[What to produce] I would like you to transcribe all of the data exactly.

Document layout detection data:
______________________________
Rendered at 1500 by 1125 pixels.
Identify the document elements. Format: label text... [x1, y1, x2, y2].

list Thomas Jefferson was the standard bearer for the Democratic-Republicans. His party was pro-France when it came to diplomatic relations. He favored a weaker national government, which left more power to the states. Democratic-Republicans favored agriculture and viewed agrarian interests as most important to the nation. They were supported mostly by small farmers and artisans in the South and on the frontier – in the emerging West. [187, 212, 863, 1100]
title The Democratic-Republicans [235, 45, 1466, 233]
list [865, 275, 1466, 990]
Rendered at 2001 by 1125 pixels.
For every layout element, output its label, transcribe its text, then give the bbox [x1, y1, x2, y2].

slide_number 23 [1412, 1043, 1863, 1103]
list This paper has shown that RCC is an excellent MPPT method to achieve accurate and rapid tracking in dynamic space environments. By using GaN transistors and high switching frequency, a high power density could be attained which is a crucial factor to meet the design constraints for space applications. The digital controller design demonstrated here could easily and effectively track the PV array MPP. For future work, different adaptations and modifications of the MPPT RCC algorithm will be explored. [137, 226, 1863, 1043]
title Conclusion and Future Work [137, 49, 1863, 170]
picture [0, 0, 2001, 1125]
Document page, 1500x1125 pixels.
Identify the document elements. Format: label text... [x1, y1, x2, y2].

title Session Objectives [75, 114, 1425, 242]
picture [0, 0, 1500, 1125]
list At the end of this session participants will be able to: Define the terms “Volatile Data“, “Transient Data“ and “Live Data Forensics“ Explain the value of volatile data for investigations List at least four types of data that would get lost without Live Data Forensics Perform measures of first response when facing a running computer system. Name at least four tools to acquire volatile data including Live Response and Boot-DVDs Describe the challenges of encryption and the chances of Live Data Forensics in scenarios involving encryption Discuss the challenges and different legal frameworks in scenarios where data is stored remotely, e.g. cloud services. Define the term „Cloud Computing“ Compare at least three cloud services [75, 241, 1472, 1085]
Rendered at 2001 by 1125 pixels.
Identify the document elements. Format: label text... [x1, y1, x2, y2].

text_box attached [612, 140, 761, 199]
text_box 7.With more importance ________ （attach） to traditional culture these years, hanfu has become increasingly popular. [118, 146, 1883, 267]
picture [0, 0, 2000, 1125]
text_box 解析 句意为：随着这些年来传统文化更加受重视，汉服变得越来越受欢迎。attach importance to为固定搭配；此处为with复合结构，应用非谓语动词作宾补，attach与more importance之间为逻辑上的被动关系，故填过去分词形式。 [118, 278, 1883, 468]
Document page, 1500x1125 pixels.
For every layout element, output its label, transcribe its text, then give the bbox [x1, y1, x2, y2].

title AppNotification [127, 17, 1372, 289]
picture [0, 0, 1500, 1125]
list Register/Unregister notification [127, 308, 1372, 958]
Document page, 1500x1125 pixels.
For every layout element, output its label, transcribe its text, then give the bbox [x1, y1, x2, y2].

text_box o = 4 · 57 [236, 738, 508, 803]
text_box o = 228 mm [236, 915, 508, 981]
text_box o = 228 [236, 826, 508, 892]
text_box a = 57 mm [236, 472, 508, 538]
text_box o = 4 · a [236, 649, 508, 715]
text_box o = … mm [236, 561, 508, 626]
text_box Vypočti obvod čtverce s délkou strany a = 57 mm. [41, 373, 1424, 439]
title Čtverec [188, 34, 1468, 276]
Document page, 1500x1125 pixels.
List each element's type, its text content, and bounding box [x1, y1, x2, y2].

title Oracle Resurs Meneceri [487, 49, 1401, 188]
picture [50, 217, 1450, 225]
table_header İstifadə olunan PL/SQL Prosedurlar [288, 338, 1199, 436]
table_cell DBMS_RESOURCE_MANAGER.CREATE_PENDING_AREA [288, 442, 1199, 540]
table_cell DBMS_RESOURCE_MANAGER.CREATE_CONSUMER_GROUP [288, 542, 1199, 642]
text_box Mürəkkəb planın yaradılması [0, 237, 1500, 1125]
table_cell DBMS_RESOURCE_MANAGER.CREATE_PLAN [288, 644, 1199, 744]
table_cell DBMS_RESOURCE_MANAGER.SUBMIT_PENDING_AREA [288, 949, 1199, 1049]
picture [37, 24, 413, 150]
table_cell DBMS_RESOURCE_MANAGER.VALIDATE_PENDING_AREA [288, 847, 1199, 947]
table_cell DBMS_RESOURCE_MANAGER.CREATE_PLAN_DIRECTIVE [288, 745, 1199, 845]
______________________________
[Completed task]
Rendered at 1500 by 1125 pixels.
Identify the document elements. Format: label text... [x1, y1, x2, y2].

list Thomas Jefferson was the standard bearer for the Democratic-Republicans. His party was pro-France when it came to diplomatic relations. He favored a weaker national government, which left more power to the states. Democratic-Republicans favored agriculture and viewed agrarian interests as most important to the nation. They were supported mostly by small farmers and artisans in the South and on the frontier – in the emerging West. [187, 212, 863, 1100]
title The Democratic-Republicans [235, 45, 1466, 233]
list [865, 275, 1466, 990]
Rendered at 2001 by 1125 pixels.
For every layout element, output its label, transcribe its text, then give the bbox [x1, y1, x2, y2].

slide_number 23 [1412, 1043, 1863, 1103]
list This paper has shown that RCC is an excellent MPPT method to achieve accurate and rapid tracking in dynamic space environments. By using GaN transistors and high switching frequency, a high power density could be attained which is a crucial factor to meet the design constraints for space applications. The digital controller design demonstrated here could easily and effectively track the PV array MPP. For future work, different adaptations and modifications of the MPPT RCC algorithm will be explored. [137, 226, 1863, 1043]
title Conclusion and Future Work [137, 49, 1863, 170]
picture [0, 0, 2001, 1125]
Document page, 1500x1125 pixels.
Identify the document elements. Format: label text... [x1, y1, x2, y2].

title Session Objectives [75, 114, 1425, 242]
picture [0, 0, 1500, 1125]
list At the end of this session participants will be able to: Define the terms “Volatile Data“, “Transient Data“ and “Live Data Forensics“ Explain the value of volatile data for investigations List at least four types of data that would get lost without Live Data Forensics Perform measures of first response when facing a running computer system. Name at least four tools to acquire volatile data including Live Response and Boot-DVDs Describe the challenges of encryption and the chances of Live Data Forensics in scenarios involving encryption Discuss the challenges and different legal frameworks in scenarios where data is stored remotely, e.g. cloud services. Define the term „Cloud Computing“ Compare at least three cloud services [75, 241, 1472, 1085]
Rendered at 2001 by 1125 pixels.
Identify the document elements. Format: label text... [x1, y1, x2, y2].

text_box attached [612, 140, 761, 199]
text_box 7.With more importance ________ （attach） to traditional culture these years, hanfu has become increasingly popular. [118, 146, 1883, 267]
picture [0, 0, 2000, 1125]
text_box 解析 句意为：随着这些年来传统文化更加受重视，汉服变得越来越受欢迎。attach importance to为固定搭配；此处为with复合结构，应用非谓语动词作宾补，attach与more importance之间为逻辑上的被动关系，故填过去分词形式。 [118, 278, 1883, 468]
Document page, 1500x1125 pixels.
For every layout element, output its label, transcribe its text, then give the bbox [x1, y1, x2, y2].

title AppNotification [127, 17, 1372, 289]
picture [0, 0, 1500, 1125]
list Register/Unregister notification [127, 308, 1372, 958]
Document page, 1500x1125 pixels.
For every layout element, output its label, transcribe its text, then give the bbox [x1, y1, x2, y2].

text_box o = 4 · 57 [236, 738, 508, 803]
text_box o = 228 mm [236, 915, 508, 981]
text_box o = 228 [236, 826, 508, 892]
text_box a = 57 mm [236, 472, 508, 538]
text_box o = 4 · a [236, 649, 508, 715]
text_box o = … mm [236, 561, 508, 626]
text_box Vypočti obvod čtverce s délkou strany a = 57 mm. [41, 373, 1424, 439]
title Čtverec [188, 34, 1468, 276]
Document page, 1500x1125 pixels.
List each element's type, its text content, and bounding box [x1, y1, x2, y2].

title Oracle Resurs Meneceri [487, 49, 1401, 188]
picture [50, 217, 1450, 225]
table_header İstifadə olunan PL/SQL Prosedurlar [288, 338, 1199, 436]
table_cell DBMS_RESOURCE_MANAGER.CREATE_PENDING_AREA [288, 442, 1199, 540]
table_cell DBMS_RESOURCE_MANAGER.CREATE_CONSUMER_GROUP [288, 542, 1199, 642]
text_box Mürəkkəb planın yaradılması [0, 237, 1500, 1125]
table_cell DBMS_RESOURCE_MANAGER.CREATE_PLAN [288, 644, 1199, 744]
table_cell DBMS_RESOURCE_MANAGER.SUBMIT_PENDING_AREA [288, 949, 1199, 1049]
picture [37, 24, 413, 150]
table_cell DBMS_RESOURCE_MANAGER.VALIDATE_PENDING_AREA [288, 847, 1199, 947]
table_cell DBMS_RESOURCE_MANAGER.CREATE_PLAN_DIRECTIVE [288, 745, 1199, 845]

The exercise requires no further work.